Transcribed page contents:
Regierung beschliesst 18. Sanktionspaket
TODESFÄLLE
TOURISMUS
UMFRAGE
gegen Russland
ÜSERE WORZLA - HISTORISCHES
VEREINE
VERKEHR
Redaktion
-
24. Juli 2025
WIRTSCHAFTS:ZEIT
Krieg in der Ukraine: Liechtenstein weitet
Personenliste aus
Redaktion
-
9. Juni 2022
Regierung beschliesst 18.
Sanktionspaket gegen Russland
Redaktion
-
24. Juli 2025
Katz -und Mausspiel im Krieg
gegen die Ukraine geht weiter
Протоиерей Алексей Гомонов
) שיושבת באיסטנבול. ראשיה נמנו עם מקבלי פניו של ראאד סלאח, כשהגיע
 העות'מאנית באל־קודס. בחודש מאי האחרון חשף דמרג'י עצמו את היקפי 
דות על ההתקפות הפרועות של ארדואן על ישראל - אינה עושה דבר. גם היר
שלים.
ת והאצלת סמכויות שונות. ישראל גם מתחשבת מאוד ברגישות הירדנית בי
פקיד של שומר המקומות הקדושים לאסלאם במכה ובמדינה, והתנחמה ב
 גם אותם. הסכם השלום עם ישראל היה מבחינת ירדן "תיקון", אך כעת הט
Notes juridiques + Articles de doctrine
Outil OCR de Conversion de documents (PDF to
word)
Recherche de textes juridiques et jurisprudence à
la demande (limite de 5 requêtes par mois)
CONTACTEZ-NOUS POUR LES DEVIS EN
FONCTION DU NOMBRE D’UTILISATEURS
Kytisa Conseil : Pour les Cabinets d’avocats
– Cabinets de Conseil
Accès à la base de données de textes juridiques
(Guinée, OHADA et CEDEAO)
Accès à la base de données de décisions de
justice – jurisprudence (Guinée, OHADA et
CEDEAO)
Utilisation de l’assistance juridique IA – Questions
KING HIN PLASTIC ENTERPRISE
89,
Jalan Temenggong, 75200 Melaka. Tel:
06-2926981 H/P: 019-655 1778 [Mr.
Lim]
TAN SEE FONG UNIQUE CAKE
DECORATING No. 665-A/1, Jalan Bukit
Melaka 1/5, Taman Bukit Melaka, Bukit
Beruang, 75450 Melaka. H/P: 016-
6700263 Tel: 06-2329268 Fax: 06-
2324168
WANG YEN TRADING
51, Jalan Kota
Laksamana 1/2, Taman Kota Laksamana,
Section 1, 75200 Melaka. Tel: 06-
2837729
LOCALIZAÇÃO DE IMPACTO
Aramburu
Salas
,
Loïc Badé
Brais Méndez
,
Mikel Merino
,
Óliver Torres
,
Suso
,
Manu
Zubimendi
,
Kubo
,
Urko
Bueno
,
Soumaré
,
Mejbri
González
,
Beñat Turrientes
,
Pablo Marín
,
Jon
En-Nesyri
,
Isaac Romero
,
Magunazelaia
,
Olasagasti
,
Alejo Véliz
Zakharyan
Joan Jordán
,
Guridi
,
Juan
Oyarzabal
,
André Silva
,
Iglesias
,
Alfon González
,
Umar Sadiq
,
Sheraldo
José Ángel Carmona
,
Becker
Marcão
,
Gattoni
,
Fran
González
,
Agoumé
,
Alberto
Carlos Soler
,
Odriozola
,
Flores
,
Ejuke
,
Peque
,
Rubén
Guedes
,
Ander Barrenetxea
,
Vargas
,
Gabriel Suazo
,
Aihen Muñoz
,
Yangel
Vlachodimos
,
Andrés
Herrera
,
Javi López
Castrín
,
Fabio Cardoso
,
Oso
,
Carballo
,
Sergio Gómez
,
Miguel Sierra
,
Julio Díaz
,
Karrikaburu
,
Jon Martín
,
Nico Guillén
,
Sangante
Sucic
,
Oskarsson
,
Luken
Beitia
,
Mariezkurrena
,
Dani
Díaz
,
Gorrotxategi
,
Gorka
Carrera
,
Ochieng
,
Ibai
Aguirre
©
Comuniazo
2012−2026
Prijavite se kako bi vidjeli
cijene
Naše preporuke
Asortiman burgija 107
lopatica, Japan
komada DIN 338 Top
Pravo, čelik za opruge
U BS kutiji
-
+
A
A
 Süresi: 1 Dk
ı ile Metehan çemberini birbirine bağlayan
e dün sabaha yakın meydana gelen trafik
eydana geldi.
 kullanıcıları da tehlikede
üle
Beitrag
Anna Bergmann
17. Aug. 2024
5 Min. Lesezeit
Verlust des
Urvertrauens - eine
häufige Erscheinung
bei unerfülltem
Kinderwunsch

▶ [Work task]: Quote every line of the records above, from the first down to the one holding "9. Juni 2022", exactly as written.

▶ [Worked solution]:
Regierung beschliesst 18. Sanktionspaket
TODESFÄLLE
TOURISMUS
UMFRAGE
gegen Russland
ÜSERE WORZLA - HISTORISCHES
VEREINE
VERKEHR
Redaktion
-
24. Juli 2025
WIRTSCHAFTS:ZEIT
Krieg in der Ukraine: Liechtenstein weitet
Personenliste aus
Redaktion
-
9. Juni 2022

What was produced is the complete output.